OFICJALNIE: Korona Kielce w ofensywie. Trzeci zimowy transfer

fot. Korona Kielce
Norbert Bożejewicz
Źródło: Korona Kielce

Bartosz Kwiecień dołączył do Korony Kielce na zasadzie wolnego transferu.

28-letni zawodnik rozwiązał tuż przed końcem roku obowiązujący go kontrakt z Resovią Rzeszów i dzięki temu mógł związać się z nowym pracodawcą bez konieczności wykładania na niego sumy odstępnego.

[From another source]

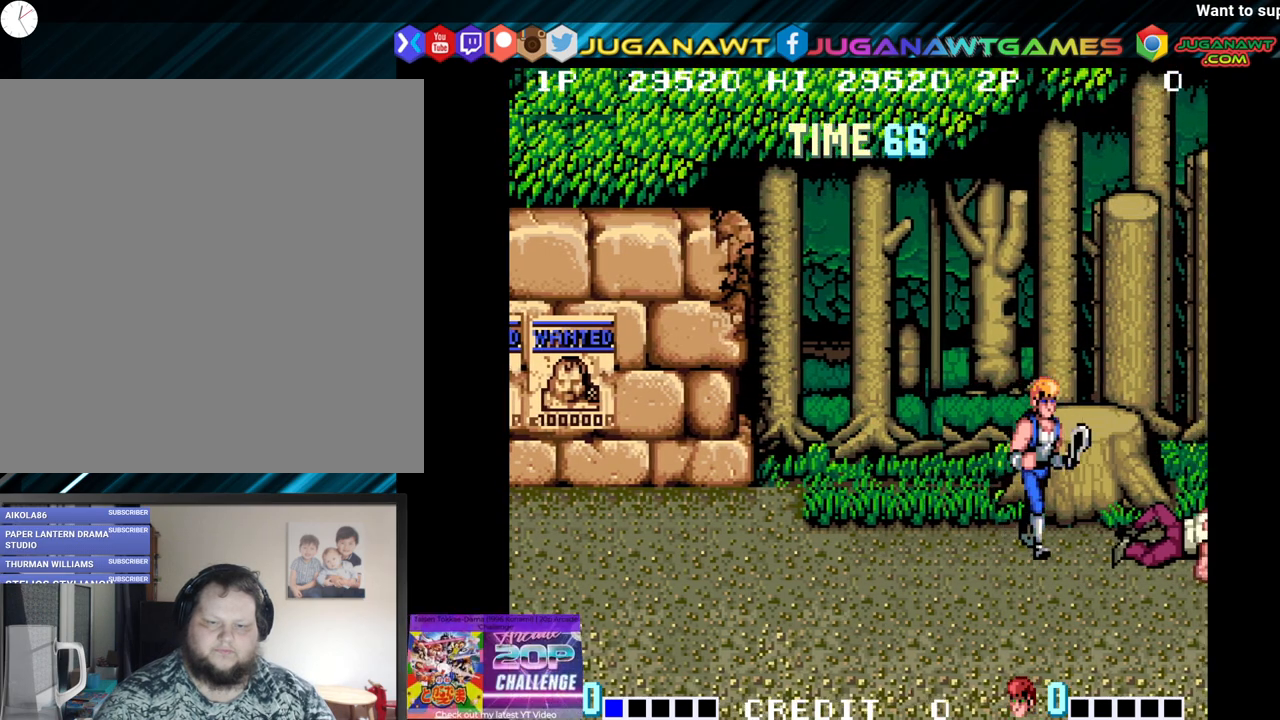
{"buttons": ["Y"], "left_stick": "center", "right_stick": "center", "events": [[483, "Y", "down"]]}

Bartosz Kwiecień dokonał tego wyczynu w ekspresowym tempie, ponieważ już pierwszego dnia 2023 roku został zaprezentowany jako gracz Korony Kielce.

W ten sposób środkowy obrońca, mogący też występować na pozycji defensywnego pomocnika, związał się po raz drugi z ekipą z województwa świętokrzyskiego, gdyż w przeszłości reprezentował już jej barwy w latach 2013-2017 z przerwami na pobyt na wypożyczeniach w Juvencie Starachowice, Górniku Łęczna i Chrobrym Głogów.

Łącznie udało mu się rozegrać 20 spotkań dla „Żółto-Czerwonych”.

Teraz 28-latek liczy na znaczne poprawienie tej liczby, bo związał się z beniaminkiem Ekstraklasy do końca rozgrywek 2023/2024.

- Tutaj się wychowałem. Tutaj dostałem szansę gry na najwyższym poziomie. Nigdy nie ukrywałem, że Korona zajmuje w moim sercu bardzo ważne miejsce dlatego cieszę się z powrotu do Kielc - powiedział gracz, który będzie występował w zespole z numerem 94.

Kwiecień rozstaje się z Resovią po spędzeniu w niej roku. Przez ten czas wystąpił w 18 meczach pierwszoligowca, strzelając trzy gole i zaliczając asystę.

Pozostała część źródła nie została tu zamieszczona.